The task — The entries below should be given again exactly, minus their pictures.

Records to process —
%%

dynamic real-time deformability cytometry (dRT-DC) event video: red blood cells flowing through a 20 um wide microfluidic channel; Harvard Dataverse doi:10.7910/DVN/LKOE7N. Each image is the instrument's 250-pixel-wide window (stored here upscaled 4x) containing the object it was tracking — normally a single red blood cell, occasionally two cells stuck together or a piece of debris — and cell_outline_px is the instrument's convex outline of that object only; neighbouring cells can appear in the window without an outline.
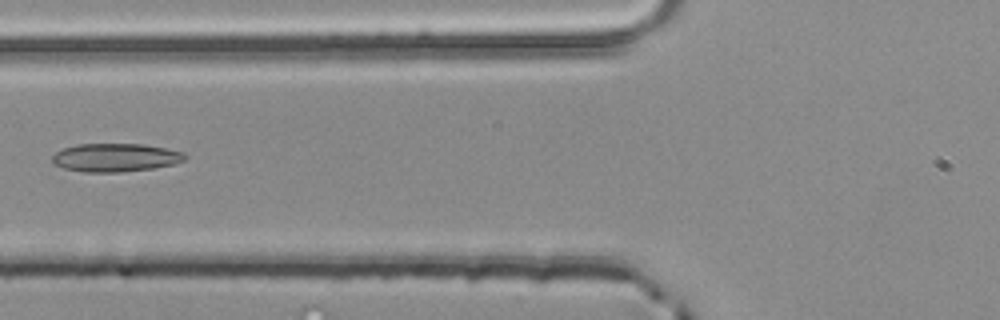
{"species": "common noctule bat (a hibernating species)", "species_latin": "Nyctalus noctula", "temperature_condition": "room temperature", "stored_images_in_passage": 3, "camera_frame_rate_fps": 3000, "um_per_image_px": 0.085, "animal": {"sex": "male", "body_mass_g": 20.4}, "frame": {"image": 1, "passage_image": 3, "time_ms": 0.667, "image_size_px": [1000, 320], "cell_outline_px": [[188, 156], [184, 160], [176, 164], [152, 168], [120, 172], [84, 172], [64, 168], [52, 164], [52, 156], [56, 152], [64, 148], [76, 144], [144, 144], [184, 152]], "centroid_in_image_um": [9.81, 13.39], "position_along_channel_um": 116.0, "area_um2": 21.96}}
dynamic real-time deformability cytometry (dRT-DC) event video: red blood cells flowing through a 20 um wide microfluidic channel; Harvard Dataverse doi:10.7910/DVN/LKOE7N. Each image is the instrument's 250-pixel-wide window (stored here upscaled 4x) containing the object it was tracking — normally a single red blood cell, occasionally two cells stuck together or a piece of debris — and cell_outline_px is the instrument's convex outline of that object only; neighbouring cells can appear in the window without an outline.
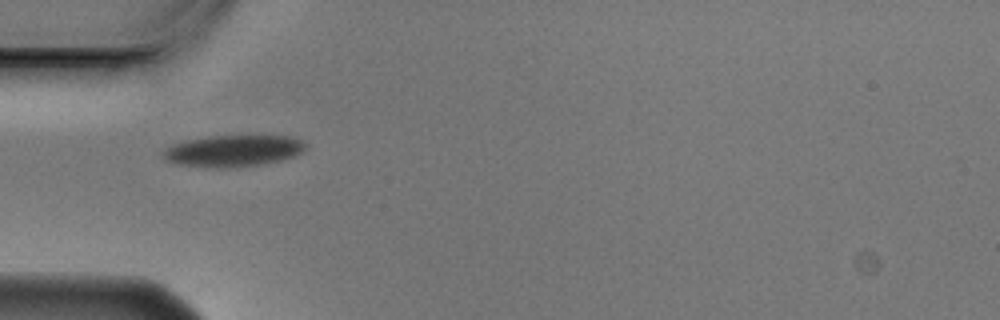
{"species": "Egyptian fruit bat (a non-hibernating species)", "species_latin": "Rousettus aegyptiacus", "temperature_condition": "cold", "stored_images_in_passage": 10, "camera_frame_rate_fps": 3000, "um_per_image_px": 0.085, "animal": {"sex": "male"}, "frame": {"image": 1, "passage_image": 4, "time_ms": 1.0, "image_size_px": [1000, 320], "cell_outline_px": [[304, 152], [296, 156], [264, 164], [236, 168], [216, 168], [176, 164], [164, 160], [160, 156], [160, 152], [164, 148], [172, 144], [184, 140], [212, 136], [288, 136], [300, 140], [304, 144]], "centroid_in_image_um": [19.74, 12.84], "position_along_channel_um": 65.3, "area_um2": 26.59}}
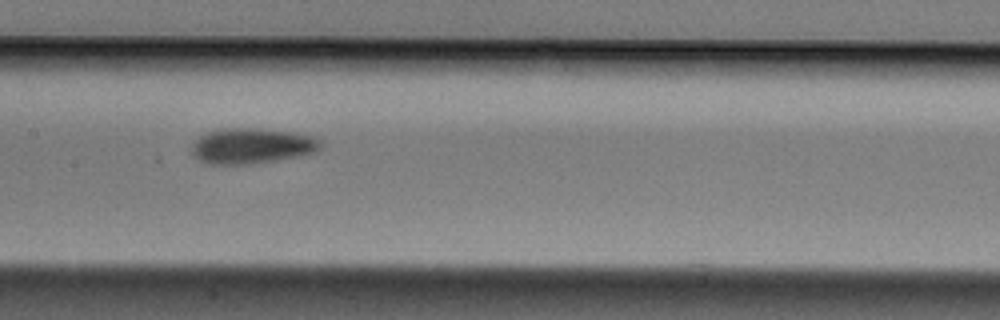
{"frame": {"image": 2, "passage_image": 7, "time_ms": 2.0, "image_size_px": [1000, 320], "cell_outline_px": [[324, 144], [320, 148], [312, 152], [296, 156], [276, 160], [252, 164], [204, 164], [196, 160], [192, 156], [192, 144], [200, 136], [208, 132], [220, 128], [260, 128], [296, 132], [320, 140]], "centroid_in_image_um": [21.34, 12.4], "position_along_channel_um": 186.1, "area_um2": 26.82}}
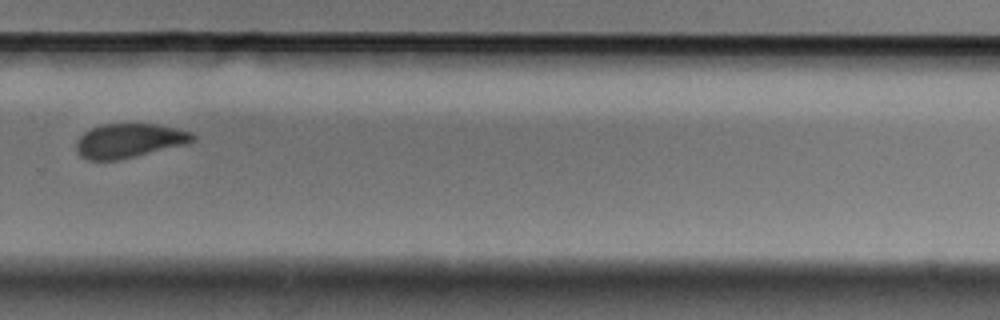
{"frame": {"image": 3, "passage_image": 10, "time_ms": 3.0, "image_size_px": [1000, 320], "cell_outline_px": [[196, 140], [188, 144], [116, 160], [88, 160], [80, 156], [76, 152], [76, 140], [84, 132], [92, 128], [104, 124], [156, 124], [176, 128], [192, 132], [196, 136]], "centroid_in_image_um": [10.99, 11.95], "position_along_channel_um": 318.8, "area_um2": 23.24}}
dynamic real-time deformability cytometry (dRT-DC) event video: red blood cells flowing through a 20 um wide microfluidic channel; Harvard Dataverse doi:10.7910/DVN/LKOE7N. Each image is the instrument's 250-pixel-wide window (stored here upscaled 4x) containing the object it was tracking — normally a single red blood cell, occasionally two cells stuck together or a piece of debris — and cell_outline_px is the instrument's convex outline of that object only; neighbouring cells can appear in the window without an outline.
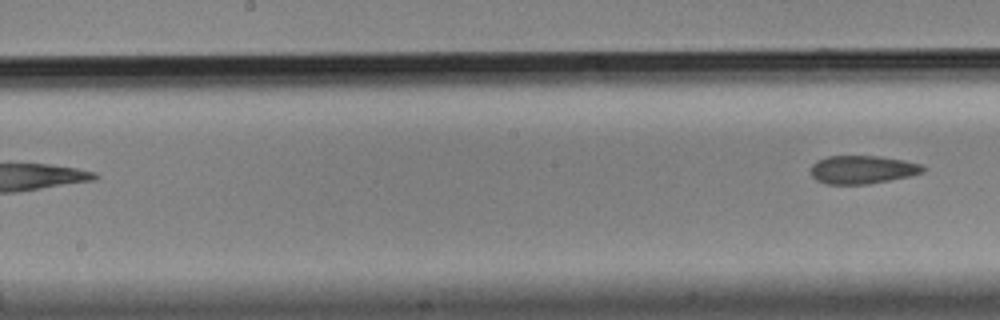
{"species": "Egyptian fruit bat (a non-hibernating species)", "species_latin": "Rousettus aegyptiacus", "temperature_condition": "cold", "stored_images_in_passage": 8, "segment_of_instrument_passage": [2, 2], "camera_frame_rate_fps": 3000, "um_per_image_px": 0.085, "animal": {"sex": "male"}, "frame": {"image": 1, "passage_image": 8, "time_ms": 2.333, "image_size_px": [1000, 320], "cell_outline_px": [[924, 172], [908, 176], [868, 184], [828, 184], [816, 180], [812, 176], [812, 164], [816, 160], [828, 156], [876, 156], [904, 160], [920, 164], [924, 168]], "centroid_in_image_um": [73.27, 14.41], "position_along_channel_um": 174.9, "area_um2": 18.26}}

%%

Task result —
dynamic real-time deformability cytometry (dRT-DC) event video: red blood cells flowing through a 20 um wide microfluidic channel; Harvard Dataverse doi:10.7910/DVN/LKOE7N. Each image is the instrument's 250-pixel-wide window (stored here upscaled 4x) containing the object it was tracking — normally a single red blood cell, occasionally two cells stuck together or a piece of debris — and cell_outline_px is the instrument's convex outline of that object only; neighbouring cells can appear in the window without an outline.
{"species": "common noctule bat (a hibernating species)", "species_latin": "Nyctalus noctula", "temperature_condition": "room temperature", "stored_images_in_passage": 3, "camera_frame_rate_fps": 3000, "um_per_image_px": 0.085, "animal": {"sex": "male", "body_mass_g": 20.4}, "frame": {"image": 1, "passage_image": 3, "time_ms": 0.667, "image_size_px": [1000, 320], "cell_outline_px": [[188, 156], [184, 160], [176, 164], [152, 168], [120, 172], [84, 172], [64, 168], [52, 164], [52, 156], [56, 152], [64, 148], [76, 144], [144, 144], [184, 152]], "centroid_in_image_um": [9.81, 13.39], "position_along_channel_um": 116.0, "area_um2": 21.96}}
dynamic real-time deformability cytometry (dRT-DC) event video: red blood cells flowing through a 20 um wide microfluidic channel; Harvard Dataverse doi:10.7910/DVN/LKOE7N. Each image is the instrument's 250-pixel-wide window (stored here upscaled 4x) containing the object it was tracking — normally a single red blood cell, occasionally two cells stuck together or a piece of debris — and cell_outline_px is the instrument's convex outline of that object only; neighbouring cells can appear in the window without an outline.
{"species": "Egyptian fruit bat (a non-hibernating species)", "species_latin": "Rousettus aegyptiacus", "temperature_condition": "cold", "stored_images_in_passage": 10, "camera_frame_rate_fps": 3000, "um_per_image_px": 0.085, "animal": {"sex": "male"}, "frame": {"image": 1, "passage_image": 4, "time_ms": 1.0, "image_size_px": [1000, 320], "cell_outline_px": [[304, 152], [296, 156], [264, 164], [236, 168], [216, 168], [176, 164], [164, 160], [160, 156], [160, 152], [164, 148], [172, 144], [184, 140], [212, 136], [288, 136], [300, 140], [304, 144]], "centroid_in_image_um": [19.74, 12.84], "position_along_channel_um": 65.3, "area_um2": 26.59}}
{"frame": {"image": 2, "passage_image": 7, "time_ms": 2.0, "image_size_px": [1000, 320], "cell_outline_px": [[324, 144], [320, 148], [312, 152], [296, 156], [276, 160], [252, 164], [204, 164], [196, 160], [192, 156], [192, 144], [200, 136], [208, 132], [220, 128], [260, 128], [296, 132], [320, 140]], "centroid_in_image_um": [21.34, 12.4], "position_along_channel_um": 186.1, "area_um2": 26.82}}
{"frame": {"image": 3, "passage_image": 10, "time_ms": 3.0, "image_size_px": [1000, 320], "cell_outline_px": [[196, 140], [188, 144], [116, 160], [88, 160], [80, 156], [76, 152], [76, 140], [84, 132], [92, 128], [104, 124], [156, 124], [176, 128], [192, 132], [196, 136]], "centroid_in_image_um": [10.99, 11.95], "position_along_channel_um": 318.8, "area_um2": 23.24}}
dynamic real-time deformability cytometry (dRT-DC) event video: red blood cells flowing through a 20 um wide microfluidic channel; Harvard Dataverse doi:10.7910/DVN/LKOE7N. Each image is the instrument's 250-pixel-wide window (stored here upscaled 4x) containing the object it was tracking — normally a single red blood cell, occasionally two cells stuck together or a piece of debris — and cell_outline_px is the instrument's convex outline of that object only; neighbouring cells can appear in the window without an outline.
{"species": "Egyptian fruit bat (a non-hibernating species)", "species_latin": "Rousettus aegyptiacus", "temperature_condition": "cold", "stored_images_in_passage": 8, "segment_of_instrument_passage": [2, 2], "camera_frame_rate_fps": 3000, "um_per_image_px": 0.085, "animal": {"sex": "male"}, "frame": {"image": 1, "passage_image": 8, "time_ms": 2.333, "image_size_px": [1000, 320], "cell_outline_px": [[924, 172], [908, 176], [868, 184], [828, 184], [816, 180], [812, 176], [812, 164], [816, 160], [828, 156], [876, 156], [904, 160], [920, 164], [924, 168]], "centroid_in_image_um": [73.27, 14.41], "position_along_channel_um": 174.9, "area_um2": 18.26}}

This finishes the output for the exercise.